_Records provided_:
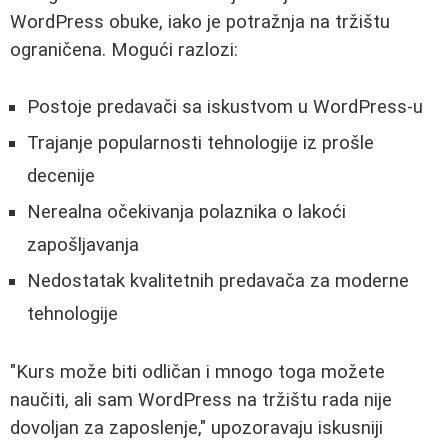
WordPress obuke, iako je potražnja na tržištu
ograničena. Mogući razlozi:
Postoje predavači sa iskustvom u WordPress-u
Trajanje popularnosti tehnologije iz prošle
decenije
Nerealna očekivanja polaznika o lakoći
zapošljavanja
Nedostatak kvalitetnih predavača za moderne
tehnologije
"Kurs može biti odličan i mnogo toga možete
naučiti, ali sam WordPress na tržištu rada nije
dovoljan za zaposlenje," upozoravaju iskusniji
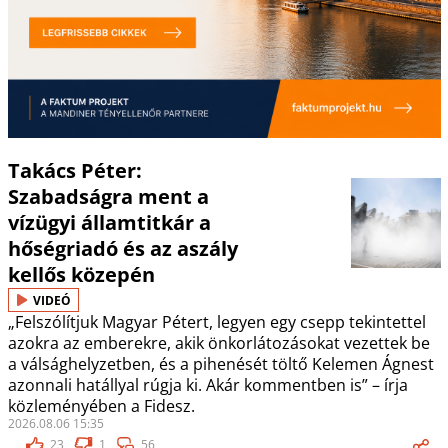
Takács Péter:
Szabadságra ment a
vízügyi államtitkár a
hőségriadó és az aszály
kellős közepén
VIDEÓ
„Felszólítjuk Magyar Pétert, legyen egy csepp tekintettel
azokra az emberekre, akik önkorlátozásokat vezettek be
a válsághelyzetben, és a pihenését töltő Kelemen Ágnest
azonnali hatállyal rúgja ki. Akár kommentben is” – írja
közleményében a Fidesz.
2026.08.06 15:35
23
1
56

_What this task involves_:
Restate word for word every line from the top of the entries above to the line with "naučiti, ali sam", inclusive, and skip any pictures.

_Solution to this task_:
WordPress obuke, iako je potražnja na tržištu
ograničena. Mogući razlozi:
Postoje predavači sa iskustvom u WordPress-u
Trajanje popularnosti tehnologije iz prošle
decenije
Nerealna očekivanja polaznika o lakoći
zapošljavanja
Nedostatak kvalitetnih predavača za moderne
tehnologije
"Kurs može biti odličan i mnogo toga možete
naučiti, ali sam WordPress na tržištu rada nije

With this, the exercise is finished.